Are you a plotter or a pantser?
By the way, I can’t take credit for that wonderful word “pantser” – I first heard it at the Romantic Novelists’ Association conference in Greenwich in 2010, from the writer Kate Hardy. You can find Kate here, www.katehardy.com
A pantser is the opposite of a plotter – it means that you’re writing your novel by “the seat of your pants”, or “into the wind” (wind, pants… sorry, no pun intended!).
I’ll admit to being a plotter through and through, creating detailed outlines broken down chapter by chapter, which may each include the setting for that particular section, the characters in it, whose viewpoint it is, what needs to be researched further, etc. I sometimes also include the discoveries the characters will make and the emotions this will produce, words of dialogue I’ve already “written” in my head, and how the section will end, i.e. on a cliff-hanger, raising further questions for the characters, or on an emotional note. All of it colour-coded so I can reference it at a glance.

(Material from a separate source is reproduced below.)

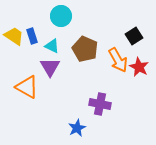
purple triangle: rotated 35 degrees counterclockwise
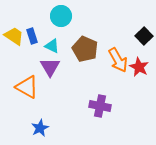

Here’s an example of what one of my outlines may look like:
Well, I did say I like to be in control!
Do my characters ever surprise me? Sure they do, but I’m a hard taskmaster and quickly bring them to heel. Having said that, there are times when they insist on going in a different direction to where I want them to go, or saying something they weren’t meant to say. In such circumstances, no matter how hard I try, I can’t get them to toe the line, and I have to let them have their way. Despite my despair being the parent of such unruly children, interestingly the novel always works out for the better. It’s one of those weird and wonderful things about being a writer – you can plan your book, but you can also adapt when you have to.
And people who don’t write will think you’re off your trolley when you mention that you’ve just had a blazing row with someone who… er… doesn’t exist, but, hey, that’s par for the course.